Aug 7, 2016

Reading Challenge 2016: Eighth Book Review

I just finished book number eight, Sylvia's Lovers by Elizabeth Gaskell, published in 1863, and considered to be one of her lesser known works. While this book could fit in a number of categories, I've chosen to place it in the category of a classic written by a woman.

The title of this book sounds like it belongs in the genre of romance novels. It conjures up the image of a loose woman with many men in her life but nothing could be further from the truth.

The story takes place in the north of England, along the East coast, in the late 1700's. Napoleon is on the move and England is at war with the French. Whaling and the press-gang, England's military "draft," serves as backdrop. It's the story of actions taken with resulting consequences, of unforgiveness and regret and all that that entails. 

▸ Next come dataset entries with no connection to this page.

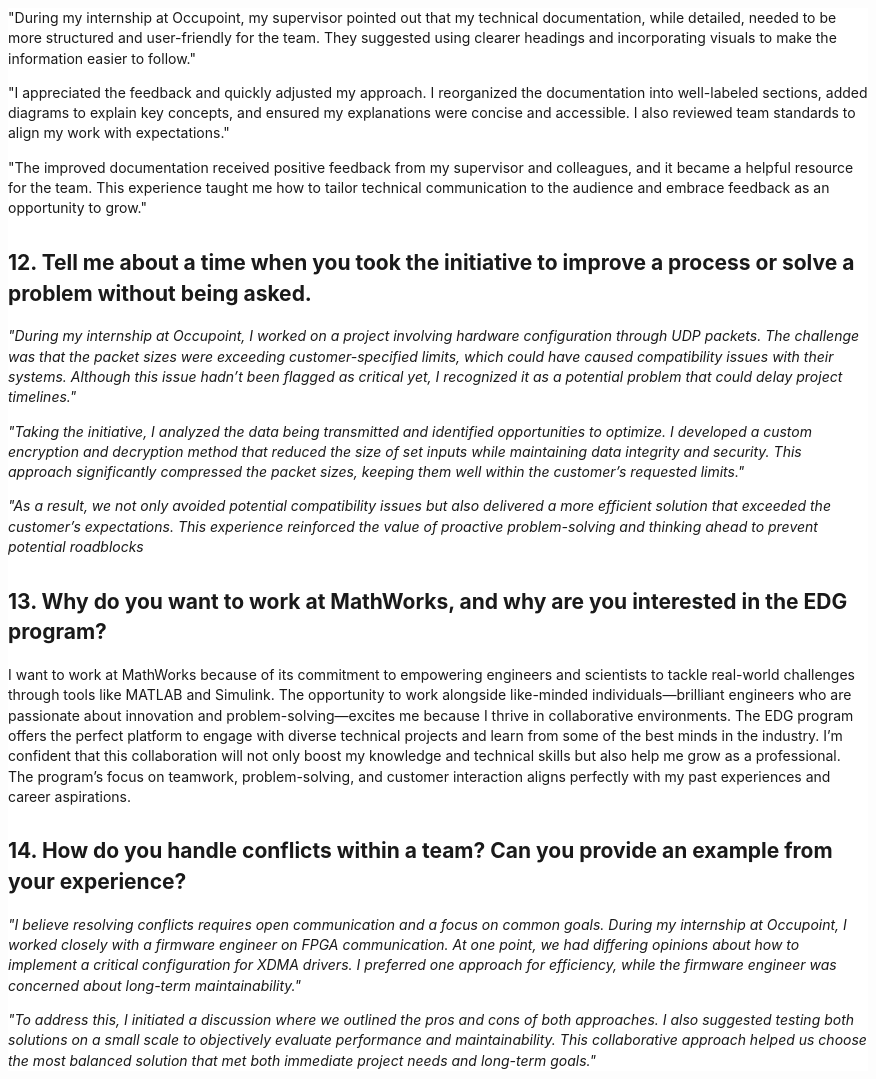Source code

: "During my internship at Occupoint, my supervisor pointed out that my technical documentation, while detailed, needed to be more structured and user-friendly for the team. They suggested using clearer headings and incorporating visuals to make the information easier to follow."

"I appreciated the feedback and quickly adjusted my approach. I reorganized the documentation into well-labeled sections, added diagrams to explain key concepts, and ensured my explanations were concise and accessible. I also reviewed team standards to align my work with expectations."

"The improved documentation received positive feedback from my supervisor and colleagues, and it became a helpful resource for the team. This experience taught me how to tailor technical communication to the audience and embrace feedback as an opportunity to grow."

## 12. **Tell me about a time when you took the initiative to improve a process or solve a problem without being asked.**

_"During my internship at Occupoint, I worked on a project involving hardware configuration through UDP packets. The challenge was that the packet sizes were exceeding customer-specified limits, which could have caused compatibility issues with their systems. Although this issue hadn’t been flagged as critical yet, I recognized it as a potential problem that could delay project timelines."_

_"Taking the initiative, I analyzed the data being transmitted and identified opportunities to optimize. I developed a custom encryption and decryption method that reduced the size of set inputs while maintaining data integrity and security. This approach significantly compressed the packet sizes, keeping them well within the customer’s requested limits."_

_"As a result, we not only avoided potential compatibility issues but also delivered a more efficient solution that exceeded the customer’s expectations. This experience reinforced the value of proactive problem-solving and thinking ahead to prevent potential roadblocks_

## 13. **Why do you want to work at MathWorks, and why are you interested in the EDG program?**

I want to work at MathWorks because of its commitment to empowering engineers and scientists to tackle real-world challenges through tools like MATLAB and Simulink. The opportunity to work alongside like-minded individuals—brilliant engineers who are passionate about innovation and problem-solving—excites me because I thrive in collaborative environments. The EDG program offers the perfect platform to engage with diverse technical projects and learn from some of the best minds in the industry. I’m confident that this collaboration will not only boost my knowledge and technical skills but also help me grow as a professional. The program’s focus on teamwork, problem-solving, and customer interaction aligns perfectly with my past experiences and career aspirations.

## 14. **How do you handle conflicts within a team? Can you provide an example from your experience?**

_"I believe resolving conflicts requires open communication and a focus on common goals. During my internship at Occupoint, I worked closely with a firmware engineer on FPGA communication. At one point, we had differing opinions about how to implement a critical configuration for XDMA drivers. I preferred one approach for efficiency, while the firmware engineer was concerned about long-term maintainability."_

_"To address this, I initiated a discussion where we outlined the pros and cons of both approaches. I also suggested testing both solutions on a small scale to objectively evaluate performance and maintainability. This collaborative approach helped us choose the most balanced solution that met both immediate project needs and long-term goals."_
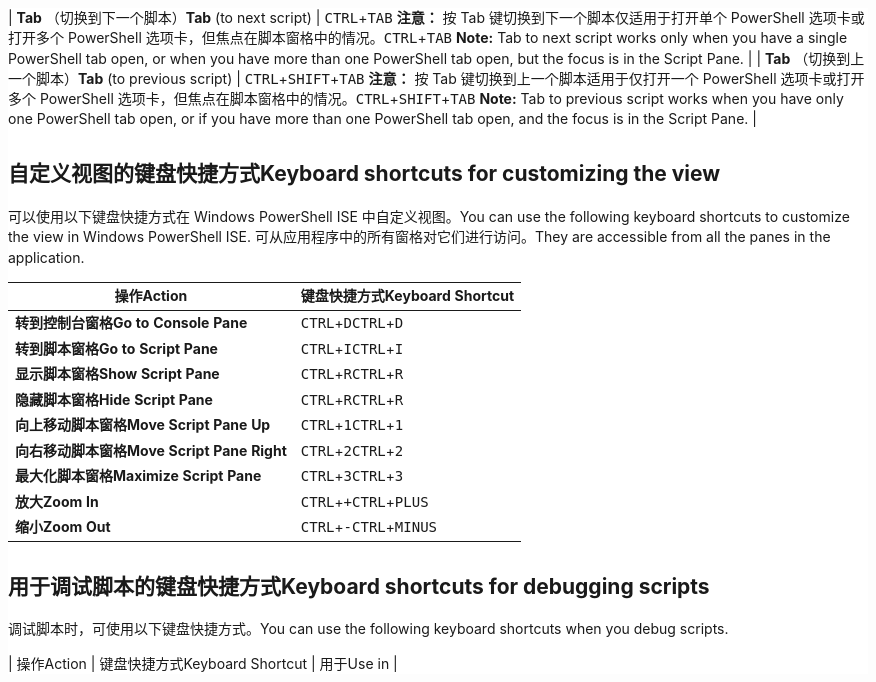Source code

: | <span data-ttu-id="fb462-185">**Tab** （切换到下一个脚本）</span><span class="sxs-lookup"><span data-stu-id="fb462-185">**Tab** (to next script)</span></span>     | <span data-ttu-id="fb462-186"><kbd>CTRL</kbd>+<kbd>TAB</kbd> **注意：** 按 Tab 键切换到下一个脚本仅适用于打开单个 PowerShell 选项卡或打开多个 PowerShell 选项卡，但焦点在脚本窗格中的情况。</span><span class="sxs-lookup"><span data-stu-id="fb462-186"><kbd>CTRL</kbd>+<kbd>TAB</kbd> **Note:** Tab to next script works only when you have a single PowerShell tab open, or when you have more than one PowerShell tab open, but the focus is in the Script Pane.</span></span>                |
| <span data-ttu-id="fb462-187">**Tab** （切换到上一个脚本）</span><span class="sxs-lookup"><span data-stu-id="fb462-187">**Tab** (to previous script)</span></span> | <span data-ttu-id="fb462-188"><kbd>CTRL</kbd>+<kbd>SHIFT</kbd>+<kbd>TAB</kbd> **注意：** 按 Tab 键切换到上一个脚本适用于仅打开一个 PowerShell 选项卡或打开多个 PowerShell 选项卡，但焦点在脚本窗格中的情况。</span><span class="sxs-lookup"><span data-stu-id="fb462-188"><kbd>CTRL</kbd>+<kbd>SHIFT</kbd>+<kbd>TAB</kbd> **Note:** Tab to previous script works when you have only one PowerShell tab open, or if you have more  than one PowerShell tab open, and the focus is in the Script Pane.</span></span> |

## <a name="keyboard-shortcuts-for-customizing-the-view"></a><span data-ttu-id="fb462-189">自定义视图的键盘快捷方式</span><span class="sxs-lookup"><span data-stu-id="fb462-189">Keyboard shortcuts for customizing the view</span></span>

<span data-ttu-id="fb462-190">可以使用以下键盘快捷方式在 Windows PowerShell ISE 中自定义视图。</span><span class="sxs-lookup"><span data-stu-id="fb462-190">You can use the following keyboard shortcuts to customize the view in Windows PowerShell ISE.</span></span> <span data-ttu-id="fb462-191">可从应用程序中的所有窗格对它们进行访问。</span><span class="sxs-lookup"><span data-stu-id="fb462-191">They are accessible from all the panes in the application.</span></span>

|           <span data-ttu-id="fb462-192">操作</span><span class="sxs-lookup"><span data-stu-id="fb462-192">Action</span></span>           |         <span data-ttu-id="fb462-193">键盘快捷方式</span><span class="sxs-lookup"><span data-stu-id="fb462-193">Keyboard Shortcut</span></span>        |
| -------------------------- | -------------------------------- |
| <span data-ttu-id="fb462-194">**转到控制台窗格**</span><span class="sxs-lookup"><span data-stu-id="fb462-194">**Go to Console Pane**</span></span>     | <span data-ttu-id="fb462-195"><kbd>CTRL</kbd>+<kbd>D</kbd></span><span class="sxs-lookup"><span data-stu-id="fb462-195"><kbd>CTRL</kbd>+<kbd>D</kbd></span></span>     |
| <span data-ttu-id="fb462-196">**转到脚本窗格**</span><span class="sxs-lookup"><span data-stu-id="fb462-196">**Go to Script Pane**</span></span>      | <span data-ttu-id="fb462-197"><kbd>CTRL</kbd>+<kbd>I</kbd></span><span class="sxs-lookup"><span data-stu-id="fb462-197"><kbd>CTRL</kbd>+<kbd>I</kbd></span></span>     |
| <span data-ttu-id="fb462-198">**显示脚本窗格**</span><span class="sxs-lookup"><span data-stu-id="fb462-198">**Show Script Pane**</span></span>       | <span data-ttu-id="fb462-199"><kbd>CTRL</kbd>+<kbd>R</kbd></span><span class="sxs-lookup"><span data-stu-id="fb462-199"><kbd>CTRL</kbd>+<kbd>R</kbd></span></span>     |
| <span data-ttu-id="fb462-200">**隐藏脚本窗格**</span><span class="sxs-lookup"><span data-stu-id="fb462-200">**Hide Script Pane**</span></span>       | <span data-ttu-id="fb462-201"><kbd>CTRL</kbd>+<kbd>R</kbd></span><span class="sxs-lookup"><span data-stu-id="fb462-201"><kbd>CTRL</kbd>+<kbd>R</kbd></span></span>     |
| <span data-ttu-id="fb462-202">**向上移动脚本窗格**</span><span class="sxs-lookup"><span data-stu-id="fb462-202">**Move Script Pane Up**</span></span>    | <span data-ttu-id="fb462-203"><kbd>CTRL</kbd>+<kbd>1</kbd></span><span class="sxs-lookup"><span data-stu-id="fb462-203"><kbd>CTRL</kbd>+<kbd>1</kbd></span></span>     |
| <span data-ttu-id="fb462-204">**向右移动脚本窗格**</span><span class="sxs-lookup"><span data-stu-id="fb462-204">**Move Script Pane Right**</span></span> | <span data-ttu-id="fb462-205"><kbd>CTRL</kbd>+<kbd>2</kbd></span><span class="sxs-lookup"><span data-stu-id="fb462-205"><kbd>CTRL</kbd>+<kbd>2</kbd></span></span>     |
| <span data-ttu-id="fb462-206">**最大化脚本窗格**</span><span class="sxs-lookup"><span data-stu-id="fb462-206">**Maximize Script Pane**</span></span>   | <span data-ttu-id="fb462-207"><kbd>CTRL</kbd>+<kbd>3</kbd></span><span class="sxs-lookup"><span data-stu-id="fb462-207"><kbd>CTRL</kbd>+<kbd>3</kbd></span></span>     |
| <span data-ttu-id="fb462-208">**放大**</span><span class="sxs-lookup"><span data-stu-id="fb462-208">**Zoom In**</span></span>                | <span data-ttu-id="fb462-209"><kbd>CTRL</kbd>+<kbd>+</kbd></span><span class="sxs-lookup"><span data-stu-id="fb462-209"><kbd>CTRL</kbd>+<kbd>PLUS</kbd></span></span>  |
| <span data-ttu-id="fb462-210">**缩小**</span><span class="sxs-lookup"><span data-stu-id="fb462-210">**Zoom Out**</span></span>               | <span data-ttu-id="fb462-211"><kbd>CTRL</kbd>+<kbd>-</kbd></span><span class="sxs-lookup"><span data-stu-id="fb462-211"><kbd>CTRL</kbd>+<kbd>MINUS</kbd></span></span> |

## <a name="keyboard-shortcuts-for-debugging-scripts"></a><span data-ttu-id="fb462-212">用于调试脚本的键盘快捷方式</span><span class="sxs-lookup"><span data-stu-id="fb462-212">Keyboard shortcuts for debugging scripts</span></span>

<span data-ttu-id="fb462-213">调试脚本时，可使用以下键盘快捷方式。</span><span class="sxs-lookup"><span data-stu-id="fb462-213">You can use the following keyboard shortcuts when you debug scripts.</span></span>

|           <span data-ttu-id="fb462-214">操作</span><span class="sxs-lookup"><span data-stu-id="fb462-214">Action</span></span>           |               <span data-ttu-id="fb462-215">键盘快捷方式</span><span class="sxs-lookup"><span data-stu-id="fb462-215">Keyboard Shortcut</span></span>                |                <span data-ttu-id="fb462-216">用于</span><span class="sxs-lookup"><span data-stu-id="fb462-216">Use in</span></span>                |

Sylvia Robson is loved by two men. Phillip Hepburn, her cousin, works as a clerk in a store in the village of Monkshaven, while Charley Kinraid, earns his living as a whaler. The press gang figures heavily in this love story bringing pain and misery.

The press gang, under the authority of the crown, kidnapped able bodied men, forcing them to serve in the British Navy, likely never to see their families again. The impact this system could have on the families of those who were "pressed" into service was huge. Men would be snatched, carried off, while the wives and children were left without protection or provision. Families were often left destitute by the practice. And even worse, some of the families, were completely in the dark that the kidnapping had even occurred. Their men could be here today and gone tomorrow without a trace.

When the story opens Sylvia is 17 years old, an only child living with her parents on a farm. Phillip, her rather dull Quaker cousin, tutors her in reading, geography, and arithmetic. His love for her grows, but unfortunately for Philip, Sylvia barely notices him. Instead, she is drawn to the exciting and handsome Charley Kinraid, usually referred to as just "Kinraid," in the book. It doesn't help Philip's case with Sylvia that her father was a whaler himself, back in the day, and because of that he and Kinraid have a special connection with so much in common.

I hesitate to give too many details because I don't want to spoil the story. It was not knowing what would happen on the next page, in the next chapter, that kept me on edge and turning the pages.

There was one problem with the book though, a problem great enough that I was tempted early on to lay it aside. Every conversation is written in dialect.

Every. Single. One.

Not just one or two characters, every so often, but every time quotation marks were used, I felt like I needed sub-titles, at least initially. Some characters' dialect was easier to understand than others but the reading could be slow going at times.

For example...

The whaling ship has just been sighted, returning after being gone for 6 long months, and there is great excitement in the village. A lame man is speaking to Sylvia...

"Time was I should ha' been on th' staithes throwing up my cap wit' t' best on 'em; but now it please t' Lord to keep me at home, and set me to mind other folks' gear. See thee, wench, there's a vast o' fold ha' left their skeps o' things wi' me while they're away down to t' quay side. Leave me your eggs and be off wi' ye for t' see t' fun, for mebbe ye'll live to be palsied yet, and then ye'll be fretting ower spilt milk, and that ye didn't tak' all chances when ye was young. Ay, well! they're out o' hearin' o' my moralities; I'd better find a lamiter like mysen to preach to, for it's not iverybody has t' luck t' clargy has of saying their say out whether folks likes it or not."


Very fortunately for me, it really didn't take long before I was translating late 18th century Yorkshire English into 21st century American English!

Elizabeth Gaskell (1810-1865)
I often find myself arguing with the characters in a book. I see them doing things, making decisions, taking actions that I know they'll be sorry for, and this book was no exception. From about the middle of the book onwards I could hardly put it down. What would the end look like? Would the characters deviate from the courses they'd set upon? 

I need to be careful not to give too much away! Let me finish by suggesting you pick up a copy and read it yourself. I do not think you'll be sorry!


  1. All in dialect? Yikes! I love Dickens novels dearly, but when he has his characters speak in dialect, which is not infrequently (Sarah Gamp from Martin Chuzzlewit for example), it drives me bonkers. Good to know that it is worth persevering with Silvia’s Lovers too.

    I have only read North and South By Gaskell before, which I liked (and if there was dialect it wasn’t too much, because I don’t remember any!) : )

  2. I wasn't sure I'd even want to try to slog through the dialect but it actually didn't take me long to get into the rhythm of it. After awhile you know that this or that "word" means something and it means the same thing in everyone's speech. Definitely worth the effort!

    I've not read North and South yet, but one of my daughters has been telling me it is not to be missed.